[Records excerpted from a collection]
====
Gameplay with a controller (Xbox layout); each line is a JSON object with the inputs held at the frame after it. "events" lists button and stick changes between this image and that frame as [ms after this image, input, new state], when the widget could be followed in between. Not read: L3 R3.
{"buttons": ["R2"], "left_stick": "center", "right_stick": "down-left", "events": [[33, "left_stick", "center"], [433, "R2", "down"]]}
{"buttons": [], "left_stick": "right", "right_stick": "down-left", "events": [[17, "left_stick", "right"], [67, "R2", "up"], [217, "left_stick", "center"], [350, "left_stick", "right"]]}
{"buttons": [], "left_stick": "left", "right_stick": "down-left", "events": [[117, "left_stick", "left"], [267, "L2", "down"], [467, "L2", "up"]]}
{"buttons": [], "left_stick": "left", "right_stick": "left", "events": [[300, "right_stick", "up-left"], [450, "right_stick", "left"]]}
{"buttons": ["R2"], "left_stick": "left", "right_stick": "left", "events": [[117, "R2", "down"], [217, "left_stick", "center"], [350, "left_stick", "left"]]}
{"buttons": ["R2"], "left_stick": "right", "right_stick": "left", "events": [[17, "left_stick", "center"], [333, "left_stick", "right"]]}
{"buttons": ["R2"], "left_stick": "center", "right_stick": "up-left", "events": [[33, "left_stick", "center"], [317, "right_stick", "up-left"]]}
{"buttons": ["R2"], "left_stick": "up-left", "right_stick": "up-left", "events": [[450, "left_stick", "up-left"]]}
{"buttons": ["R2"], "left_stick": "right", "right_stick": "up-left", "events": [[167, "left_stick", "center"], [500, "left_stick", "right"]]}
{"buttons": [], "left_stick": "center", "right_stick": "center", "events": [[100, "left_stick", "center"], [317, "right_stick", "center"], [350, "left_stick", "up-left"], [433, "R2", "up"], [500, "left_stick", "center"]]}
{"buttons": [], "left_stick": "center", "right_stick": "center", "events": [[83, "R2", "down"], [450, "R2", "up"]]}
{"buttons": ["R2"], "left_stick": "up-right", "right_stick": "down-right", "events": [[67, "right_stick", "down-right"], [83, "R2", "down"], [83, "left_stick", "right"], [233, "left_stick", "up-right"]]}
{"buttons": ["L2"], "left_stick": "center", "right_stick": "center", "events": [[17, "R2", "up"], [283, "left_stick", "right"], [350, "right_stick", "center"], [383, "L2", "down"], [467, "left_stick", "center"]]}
====
## Work to complete
Each line of the data above should appear again in your answer, exactly as given.

## Solution to this exercise
Gameplay with a controller (Xbox layout); each line is a JSON object with the inputs held at the frame after it. "events" lists button and stick changes between this image and that frame as [ms after this image, input, new state], when the widget could be followed in between. Not read: L3 R3.
{"buttons": ["R2"], "left_stick": "center", "right_stick": "down-left", "events": [[33, "left_stick", "center"], [433, "R2", "down"]]}
{"buttons": [], "left_stick": "right", "right_stick": "down-left", "events": [[17, "left_stick", "right"], [67, "R2", "up"], [217, "left_stick", "center"], [350, "left_stick", "right"]]}
{"buttons": [], "left_stick": "left", "right_stick": "down-left", "events": [[117, "left_stick", "left"], [267, "L2", "down"], [467, "L2", "up"]]}
{"buttons": [], "left_stick": "left", "right_stick": "left", "events": [[300, "right_stick", "up-left"], [450, "right_stick", "left"]]}
{"buttons": ["R2"], "left_stick": "left", "right_stick": "left", "events": [[117, "R2", "down"], [217, "left_stick", "center"], [350, "left_stick", "left"]]}
{"buttons": ["R2"], "left_stick": "right", "right_stick": "left", "events": [[17, "left_stick", "center"], [333, "left_stick", "right"]]}
{"buttons": ["R2"], "left_stick": "center", "right_stick": "up-left", "events": [[33, "left_stick", "center"], [317, "right_stick", "up-left"]]}
{"buttons": ["R2"], "left_stick": "up-left", "right_stick": "up-left", "events": [[450, "left_stick", "up-left"]]}
{"buttons": ["R2"], "left_stick": "right", "right_stick": "up-left", "events": [[167, "left_stick", "center"], [500, "left_stick", "right"]]}
{"buttons": [], "left_stick": "center", "right_stick": "center", "events": [[100, "left_stick", "center"], [317, "right_stick", "center"], [350, "left_stick", "up-left"], [433, "R2", "up"], [500, "left_stick", "center"]]}
{"buttons": [], "left_stick": "center", "right_stick": "center", "events": [[83, "R2", "down"], [450, "R2", "up"]]}
{"buttons": ["R2"], "left_stick": "up-right", "right_stick": "down-right", "events": [[67, "right_stick", "down-right"], [83, "R2", "down"], [83, "left_stick", "right"], [233, "left_stick", "up-right"]]}
{"buttons": ["L2"], "left_stick": "center", "right_stick": "center", "events": [[17, "R2", "up"], [283, "left_stick", "right"], [350, "right_stick", "center"], [383, "L2", "down"], [467, "left_stick", "center"]]}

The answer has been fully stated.